> EXERCISE DETAILS
Write out the entries below exactly, starting at the first line and stopping after the line that contains "However, criticism of"; skip all pictures.

> DATA PROVIDED

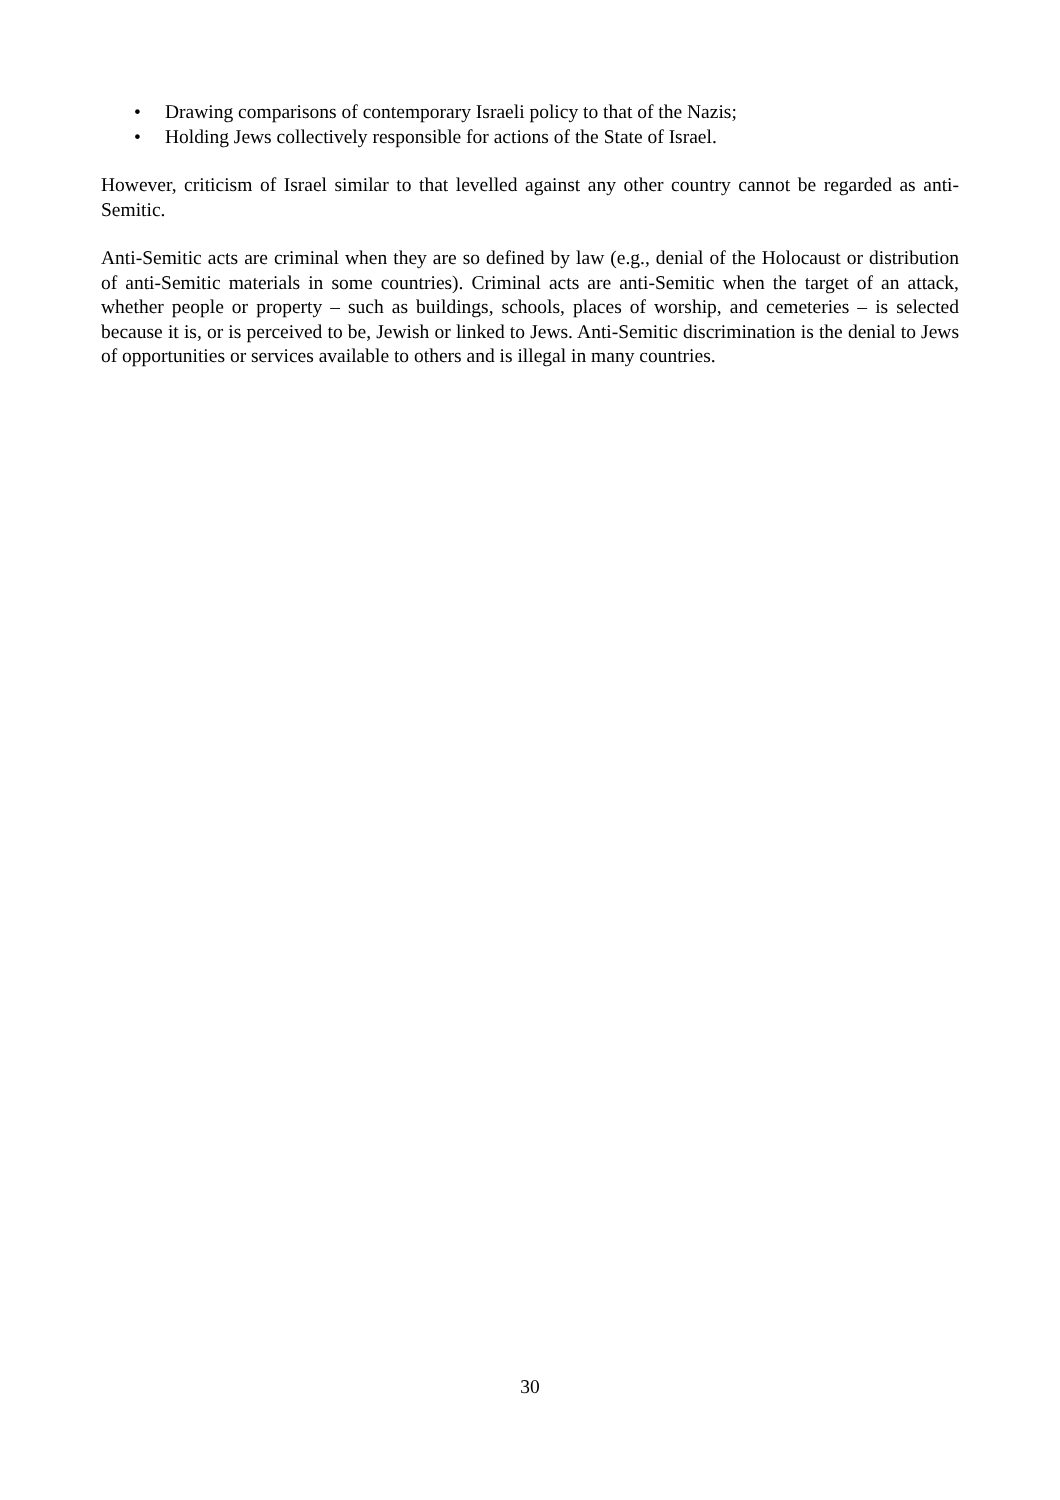• Drawing comparisons of contemporary Israeli policy to that of the Nazis;
• Holding Jews collectively responsible for actions of the State of Israel.
However, criticism of Israel similar to that levelled against any other country cannot be regarded as anti-Semitic.
Anti-Semitic acts are criminal when they are so defined by law (e.g., denial of the Holocaust or distribution of anti-Semitic materials in some countries). Criminal acts are anti-Semitic when the target of an attack, whether people or property – such as buildings, schools, places of worship, and cemeteries – is selected because it is, or is perceived to be, Jewish or linked to Jews. Anti-Semitic discrimination is the denial to Jews of opportunities or services available to others and is illegal in many countries.
30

> RESPONSE
• Drawing comparisons of contemporary Israeli policy to that of the Nazis;
• Holding Jews collectively responsible for actions of the State of Israel.
However, criticism of Israel similar to that levelled against any other country cannot be regarded as anti-Semitic.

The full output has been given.